Defeat at the polls might not be the end of Corbyn’s leadership.

The latest polls suggest that Labour is headed for heavy defeat in the June general election. Usually a general election loss would be the trigger for a leader to quit: Michael Foot, Gordon Brown and Ed Miliband all stood down after their first defeat, although Neil Kinnock saw out two losses before resigning in 1992.

It’s possible, if unlikely, that Corbyn could become prime minister. If that prospect doesn’t materialise, however, the question is: will Corbyn follow the majority of his predecessors and resign, or will he hang on in office?

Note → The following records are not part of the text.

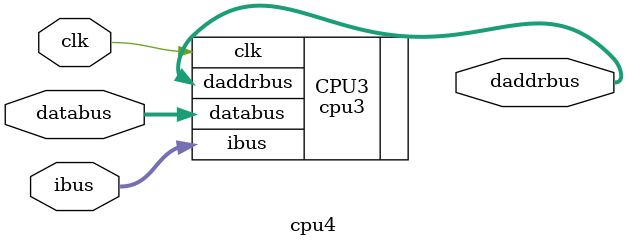
<source format=v>
`timescale 1ns / 1ps


module cpu4(
    input [31:0] ibus,
    input clk,
    output [31:0] daddrbus,
    inout [31:0] databus
    );
    
    wire [31:0] DADDRtoMUX, DATAtoMUX, databustoMUX;
    
    cpu3 CPU3(
        .ibus(ibus),
        .clk(clk),
        .daddrbus(daddrbus),
        .databus(databus)
    );
    
endmodule

</source>
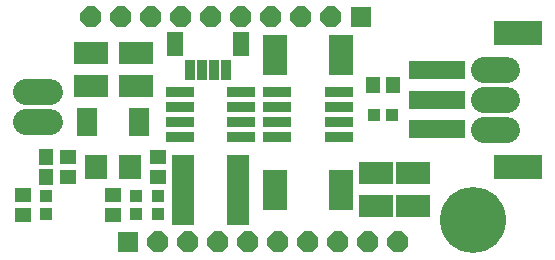
<source format=gts>
G04 EAGLE Gerber RS-274X export*
G75*
%MOMM*%
%FSLAX34Y34*%
%LPD*%
%INSoldermask Top*%
%IPPOS*%
%AMOC8*
5,1,8,0,0,1.08239X$1,22.5*%
G01*
%ADD10R,4.754000X1.554000*%
%ADD11R,4.154000X2.054000*%
%ADD12C,2.235200*%
%ADD13R,1.254000X1.354000*%
%ADD14R,2.954000X1.854000*%
%ADD15R,1.654000X2.354000*%
%ADD16R,1.854000X5.954000*%
%ADD17R,2.454000X0.854000*%
%ADD18R,1.354000X1.254000*%
%ADD19R,1.854000X2.057000*%
%ADD20R,2.054000X3.454000*%
%ADD21R,1.054000X1.054000*%
%ADD22R,0.854000X1.804000*%
%ADD23R,1.454000X2.054000*%
%ADD24R,1.778000X1.778000*%
%ADD25P,1.924489X8X112.500000*%
%ADD26P,1.924489X8X292.500000*%
%ADD27C,5.588000*%


D10*
X363350Y133350D03*
X363350Y158350D03*
X363350Y108350D03*
D11*
X431350Y190350D03*
X431350Y76350D03*
D12*
X422656Y133350D02*
X402844Y133350D01*
X402844Y158750D02*
X422656Y158750D01*
X422656Y107950D02*
X402844Y107950D01*
D13*
X31750Y67700D03*
X31750Y84700D03*
D14*
X69850Y144750D03*
X69850Y172750D03*
X107950Y144750D03*
X107950Y172750D03*
X311150Y71150D03*
X311150Y43150D03*
X342900Y71150D03*
X342900Y43150D03*
D15*
X66900Y114300D03*
X110900Y114300D03*
D16*
X147950Y57150D03*
X194950Y57150D03*
D12*
X35306Y139700D02*
X15494Y139700D01*
X15494Y114300D02*
X35306Y114300D01*
D17*
X197450Y114300D03*
X145450Y114300D03*
X197450Y101600D03*
X197450Y127000D03*
X197450Y139700D03*
X145450Y101600D03*
X145450Y127000D03*
X145450Y139700D03*
X280000Y114300D03*
X228000Y114300D03*
X280000Y101600D03*
X280000Y127000D03*
X280000Y139700D03*
X228000Y101600D03*
X228000Y127000D03*
X228000Y139700D03*
D18*
X50800Y67700D03*
X50800Y84700D03*
D19*
X74680Y76200D03*
X103120Y76200D03*
D20*
X282000Y171450D03*
X226000Y171450D03*
X226000Y57150D03*
X282000Y57150D03*
D21*
X107950Y51950D03*
X107950Y36950D03*
X127000Y51950D03*
X127000Y36950D03*
X325000Y120650D03*
X310000Y120650D03*
X31750Y36950D03*
X31750Y51950D03*
D18*
X88900Y52950D03*
X88900Y35950D03*
X127000Y67700D03*
X127000Y84700D03*
D13*
X309000Y146050D03*
X326000Y146050D03*
D18*
X12700Y52950D03*
X12700Y35950D03*
D22*
X154150Y158750D03*
X164150Y158750D03*
X174150Y158750D03*
X184150Y158750D03*
D23*
X197150Y181000D03*
X141470Y181000D03*
D24*
X101600Y12700D03*
D25*
X127000Y12700D03*
X152400Y12700D03*
X177800Y12700D03*
X203200Y12700D03*
X228600Y12700D03*
X254000Y12700D03*
X279400Y12700D03*
X304800Y12700D03*
X330200Y12700D03*
D24*
X298450Y203200D03*
D26*
X273050Y203200D03*
X247650Y203200D03*
X222250Y203200D03*
X196850Y203200D03*
X171450Y203200D03*
X146050Y203200D03*
X120650Y203200D03*
X95250Y203200D03*
X69850Y203200D03*
D27*
X393700Y31750D03*
M02*

</source>
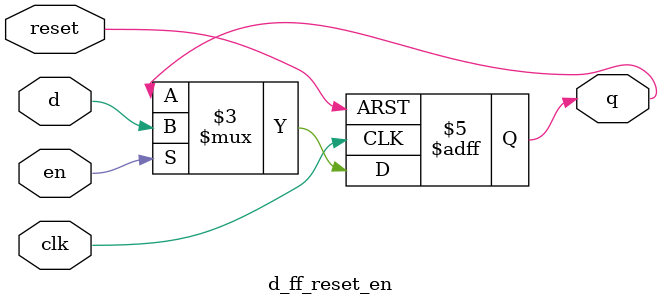
<source format=v>
module d_ff_reset_en
(
    //asynchronous reset
    //synchronous en
    input wire clk,
    input wire reset,
    input wire en,
    input wire d,
    output reg q
);

always @(posedge clk, posedge reset) 
begin
    if(reset)
        q <= 1'b0;
    else if(en)
        q <= d;
    else
        q <= q;
end

endmodule
</source>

Will Corbyn stand down? The rules

There is no formal process for the parliamentary Labour party to oust its leader, as it discovered in the 2016 leadership challenge. Even after a majority of his MPs had voted no confidence in him, Corbyn stayed on, ultimately winning his second leadership contest after it was decided that the current leader should be automatically included on the ballot.

This year’s conference will vote on to reform the leadership selection process that would make it easier for a left-wing candidate to get on the ballot (nicknamed the “McDonnell amendment” by centrists): Corbyn could be waiting for this motion to pass before he resigns.

Will Corbyn stand down? The membership

Corbyn’s support in the membership is still strong. Without an equally compelling candidate to put before the party, Corbyn’s opponents in the PLP are unlikely to initiate another leadership battle they’re likely to lose.

That said, a general election loss could change that. Polling from March suggests that half of Labour members wanted Corbyn to stand down either immediately or before the general election.

Will Corbyn stand down? The rumours

Sources close to Corbyn have said that he might not stand down, even if he leads Labour to a crushing defeat this June. They mention Kinnock’s survival after the 1987 general election as a precedent (although at the 1987 election, Labour did gain seats).

Will Corbyn stand down? The verdict

Given his struggles to manage his own MPs and the example of other leaders, it would be remarkable if Corbyn did not stand down should Labour lose the general election. However, staying on after a vote of no-confidence in 2016 was also remarkable, and the mooted changes to the leadership election process give him a reason to hold on until September in order to secure a left-wing succession.